##### MATERIAL FOR THIS TASK

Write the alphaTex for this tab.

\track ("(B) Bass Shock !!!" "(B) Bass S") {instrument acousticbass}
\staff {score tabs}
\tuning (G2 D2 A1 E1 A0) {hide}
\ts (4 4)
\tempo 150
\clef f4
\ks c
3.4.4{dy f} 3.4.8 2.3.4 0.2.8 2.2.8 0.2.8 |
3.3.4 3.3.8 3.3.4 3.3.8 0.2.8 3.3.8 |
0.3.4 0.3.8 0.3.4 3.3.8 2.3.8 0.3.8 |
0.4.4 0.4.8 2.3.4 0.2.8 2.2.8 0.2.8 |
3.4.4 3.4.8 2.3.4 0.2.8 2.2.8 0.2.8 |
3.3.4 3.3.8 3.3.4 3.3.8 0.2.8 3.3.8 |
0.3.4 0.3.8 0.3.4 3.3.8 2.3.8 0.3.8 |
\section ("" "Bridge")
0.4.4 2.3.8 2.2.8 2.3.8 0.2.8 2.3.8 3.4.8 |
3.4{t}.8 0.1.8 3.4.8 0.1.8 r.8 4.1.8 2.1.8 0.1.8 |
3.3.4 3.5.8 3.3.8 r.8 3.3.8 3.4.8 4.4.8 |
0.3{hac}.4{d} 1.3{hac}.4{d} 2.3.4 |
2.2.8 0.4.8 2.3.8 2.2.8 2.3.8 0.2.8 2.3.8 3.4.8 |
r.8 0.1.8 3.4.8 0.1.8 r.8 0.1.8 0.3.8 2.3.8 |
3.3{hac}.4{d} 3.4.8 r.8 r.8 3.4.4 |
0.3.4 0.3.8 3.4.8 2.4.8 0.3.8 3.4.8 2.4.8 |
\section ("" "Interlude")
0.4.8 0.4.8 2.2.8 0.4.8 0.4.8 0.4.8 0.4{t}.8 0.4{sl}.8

##########

Repeat the data entries above line for line without changing anything.

Write the alphaTex for this tab.

\track ("(B) Bass Shock !!!" "(B) Bass S") {instrument acousticbass}
\staff {score tabs}
\tuning (G2 D2 A1 E1 A0) {hide}
\ts (4 4)
\tempo 150
\clef f4
\ks c
3.4.4{dy f} 3.4.8 2.3.4 0.2.8 2.2.8 0.2.8 |
3.3.4 3.3.8 3.3.4 3.3.8 0.2.8 3.3.8 |
0.3.4 0.3.8 0.3.4 3.3.8 2.3.8 0.3.8 |
0.4.4 0.4.8 2.3.4 0.2.8 2.2.8 0.2.8 |
3.4.4 3.4.8 2.3.4 0.2.8 2.2.8 0.2.8 |
3.3.4 3.3.8 3.3.4 3.3.8 0.2.8 3.3.8 |
0.3.4 0.3.8 0.3.4 3.3.8 2.3.8 0.3.8 |
\section ("" "Bridge")
0.4.4 2.3.8 2.2.8 2.3.8 0.2.8 2.3.8 3.4.8 |
3.4{t}.8 0.1.8 3.4.8 0.1.8 r.8 4.1.8 2.1.8 0.1.8 |
3.3.4 3.5.8 3.3.8 r.8 3.3.8 3.4.8 4.4.8 |
0.3{hac}.4{d} 1.3{hac}.4{d} 2.3.4 |
2.2.8 0.4.8 2.3.8 2.2.8 2.3.8 0.2.8 2.3.8 3.4.8 |
r.8 0.1.8 3.4.8 0.1.8 r.8 0.1.8 0.3.8 2.3.8 |
3.3{hac}.4{d} 3.4.8 r.8 r.8 3.4.4 |
0.3.4 0.3.8 3.4.8 2.4.8 0.3.8 3.4.8 2.4.8 |
\section ("" "Interlude")
0.4.8 0.4.8 2.2.8 0.4.8 0.4.8 0.4.8 0.4{t}.8 0.4{sl}.8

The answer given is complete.